JuridictionTribunal Administratif de Rouen
SectionTribunal Administratif de Rouen
N° DossierTA76-2102050
TypeOrdonnance
RecoursExcès de pouvoir
Avocat requérantSELARL EDEN AVOCATS

Texte intégral

Vu la procédure suivante :

Par une requête, enregistrée le 28 mai 2021, M. A B, représenté par Me Madeline, associée de la selarl Eden avocats demande au tribunal :

1°) de constater l'inexécution par le préfet de l'Eure du jugement du 19 juillet 2018 n°1802520 et n°1802566 du tribunal administratif de Rouen ;

2°) d'enjoindre au préfet de l'Eure de réexaminer sa situation administrative et de lui délivrer un récépissé assorti d'une autorisation de travail dans un délai de huit jour à compter de la notification de l'ordonnance à intervenir, sous astreinte de 200 euros par jour de retard, ce montant étant porté à 500 euros par jour de retard passé un délai de 10 jours ;

3°) de mettre à la charge de l'Etat une somme de 700 euros en application de l'article L. 761-1 du code de justice administrative.

Par courrier du 9 septembre 2022, le préfet de l'Eure fait savoir au tribunal qu'il a procédé à la délivrance d'une carte de séjour temporaire à M. B valable du 24 septembre 2021 au 23 septembre 2022.

Par un mémoire enregistré le 21 septembre 2022, M. B déclare se désister de sa requête et maintient ses conclusions au titre des frais irrépétibles.

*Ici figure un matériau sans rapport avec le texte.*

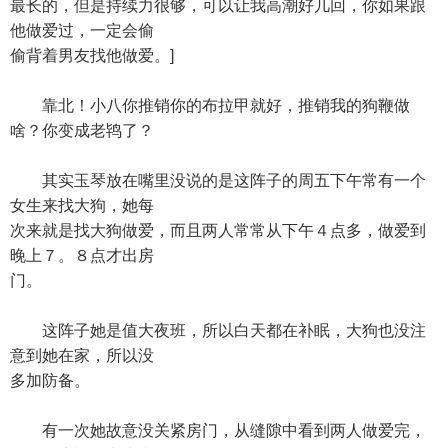
最长的，但是持续力很够，可以让我高潮好几回，你如果跟
他做爱过，一定会偷
偷背着男友找他做爱。]
靠北！小八你推销你的布拉甲就好，推销我的狗鞭做
啥？你变成老鸨了？
其实玉琴放在嘴里没说的是这阵子的周五下午常有一个
女生来找大狗，她每
次来就是找大狗做爱，而且两人常常从下午４点多，做爱到
晚上７。８点才出房
门。
这阵子她是值大夜班，所以白天都在补眠，大狗也没注
意到她在家，所以没
多加防备。
有一次她故意没关紧房门，从缝隙中看到两人做爱完，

Vu les autres pièces du dossier.

Vu le code de justice administrative.

Considérant ce qui suit :

1. Aux termes de l'article R. 222-1 du code de justice administrative : " Les présidents de tribunal administratif () et les présidents de formation de jugement des tribunaux () peuvent, par ordonnance : / 1' donner acte des désistements ; () 5° Statuer sur les requêtes qui ne présentent plus à juger de questions autres que la condamnation prévue à l'article L. 761-1 ou la charge des dépens () ".

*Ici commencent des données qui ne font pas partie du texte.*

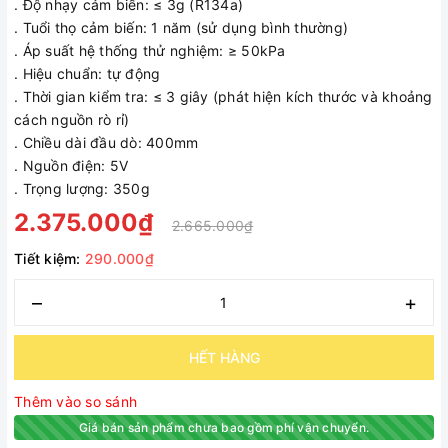
. Độ nhạy cảm biến: ≤ 3g (R134a)
. Tuổi thọ cảm biến: 1 năm (sử dụng bình thường)
. Áp suất hệ thống thử nghiệm: ≥ 50kPa
. Hiệu chuẩn: tự động
. Thời gian kiểm tra: ≤ 3 giây (phát hiện kích thước và khoảng
cách nguồn rò rỉ)
. Chiều dài đầu dò: 400mm
. Nguồn điện: 5V
. Trọng lượng: 350g
2.375.000₫
2.665.000₫
Tiết kiệm:
290.000₫
–
+
HẾT HÀNG
Thêm vào so sánh
Giá bán sản phẩm chưa bao gồm phí vận chuyển.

2. Par un mémoire, enregistré le 21 septembre 2022, M. B a déclaré se désister des conclusions de sa requête, tout en maintenant ses conclusions au titre des frais irrépétibles. Ce désistement est pur et simple. Rien ne s'oppose à ce qu'il en soit donné acte.

3. Dans les circonstances de l'espèce, il n'y a pas lieu de faire droit aux conclusions de M. B présentées sur le fondement des dispositions de l'article L. 761-1 du code de justice administrative.

O R D O N N E :

Article 1er : Il est donné acte du désistement de M. B.

Article 2 : Les conclusions de M. B présentées au titre des dispositions de l'article L. 761-1 du code de justice administrative sont rejetées.

Article 3 : La présente ordonnance sera notifiée à M. A B et au préfet de l'Eure.

Fait à Rouen, le 3 octobre 2022.

La présidente de la 2ème chambre,

P. Bailly

La République mande et ordonne au préfet de la Seine-Maritime en ce qui le concerne ou à tous commissaires de justice à ce requis en ce qui concerne les voies de droit commun contre les parties privées, de pourvoir à l'exécution de la présente décision.